The Justice Department normally defends presidential action by default, and the department’s Office of Legal Counsel declared the ban legal. But Ms. Yates said that narrow analysis did not consider the president’s own words, which described the ban explicitly in terms of religion. She told Congress this month that she saw no honest argument to make in defense of the ban.
She said she grappled with whether to resign, as some have argued that she should have done. She told colleagues that quitting would only punt a difficult decision to her successor.
“I believed then, and believe now, that resigning would have protected my personal integrity, but it would not have protected the integrity of the Department of Justice,” she said. The department is not “just another law firm, and this wasn’t just any legal issue.”
Ms.
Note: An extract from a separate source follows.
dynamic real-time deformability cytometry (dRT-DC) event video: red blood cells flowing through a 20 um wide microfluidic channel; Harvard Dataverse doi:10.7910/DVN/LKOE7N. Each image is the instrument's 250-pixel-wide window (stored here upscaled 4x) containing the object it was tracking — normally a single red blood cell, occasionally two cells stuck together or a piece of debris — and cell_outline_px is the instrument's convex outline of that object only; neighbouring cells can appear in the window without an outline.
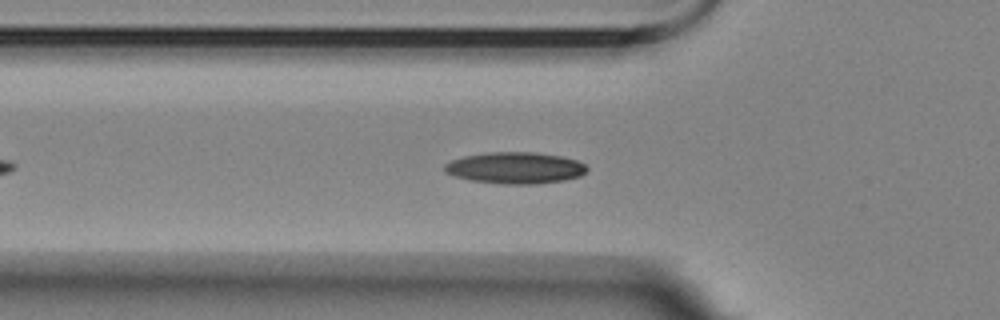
{"species": "Egyptian fruit bat (a non-hibernating species)", "species_latin": "Rousettus aegyptiacus", "temperature_condition": "room temperature", "stored_images_in_passage": 41, "camera_frame_rate_fps": 3000, "um_per_image_px": 0.085, "animal": {"sex": "female"}, "frame": {"image": 1, "passage_image": 10, "time_ms": 3.0, "image_size_px": [1000, 320], "cell_outline_px": [[588, 168], [580, 176], [564, 180], [536, 184], [504, 184], [468, 180], [452, 176], [444, 172], [444, 164], [452, 160], [464, 156], [488, 152], [536, 152], [560, 156], [576, 160], [584, 164]], "centroid_in_image_um": [43.75, 14.27], "position_along_channel_um": 82.1, "area_um2": 26.24}}
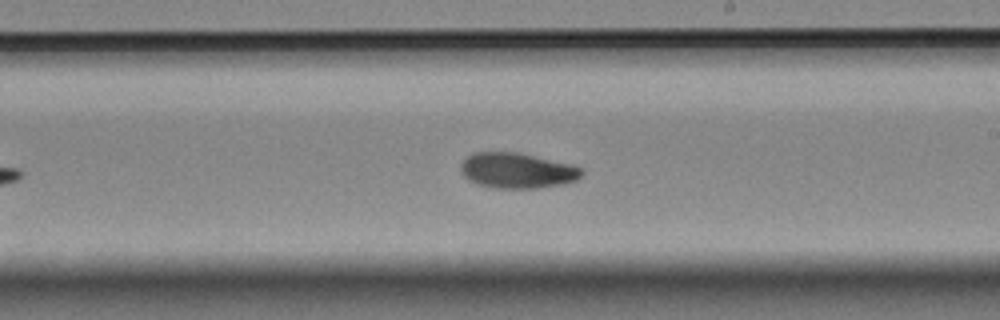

Yates, speaking on the lawn in front of the law school library, said she had wanted the words in her speech to be “commensurate with the occasion.”
She said she was mindful that it was the bicentennial of the school’s founding and that for 200 years its graduates — including her former boss, Loretta E. Lynch, attorney general in the Obama administration — had been changing the trajectory of the country and the world.
Taking a risk “means that you have to be willing to be wrong,” she said. “And that can sometimes be a lonely place to be. But I’m hoping that fear of being wrong won’t keep you from acting.”
“Because inaction, doing nothing, or simply going along, that’s a decision, too. and it seems the times in my life that I haven’t acted that’s when I’ve regretted it the most.”
She advised the graduates not to take the safe course. In what seemed to be a veiled swipe at her former boss, the president, she said: “Doing your job means you are not simply a reflection of someone else’s talents or opinions. You’re the person to whom a leader turns when he or she needs to hear the truth.”
President Trump fired Ms. Yates 10 days into his administration after she ordered Justice Department lawyers not to defend his first immigration order suspending entry to the United States for citizens of seven Muslim-majority countries as well as for refugees.
Ms. Yates’s order was a remarkable rebuke by a government official of a sitting president and came at the end of a turbulent three days that began with Mr. Trump’s signing of his executive order. The action stranded travelers around the world, led to protests around the country and created alarm inside the bureaucracy.
Ms. Yates said her determination in deciding not to defend the order included questions not only about the order’s lawfulness, but also of whether it was a “wise or just” policy.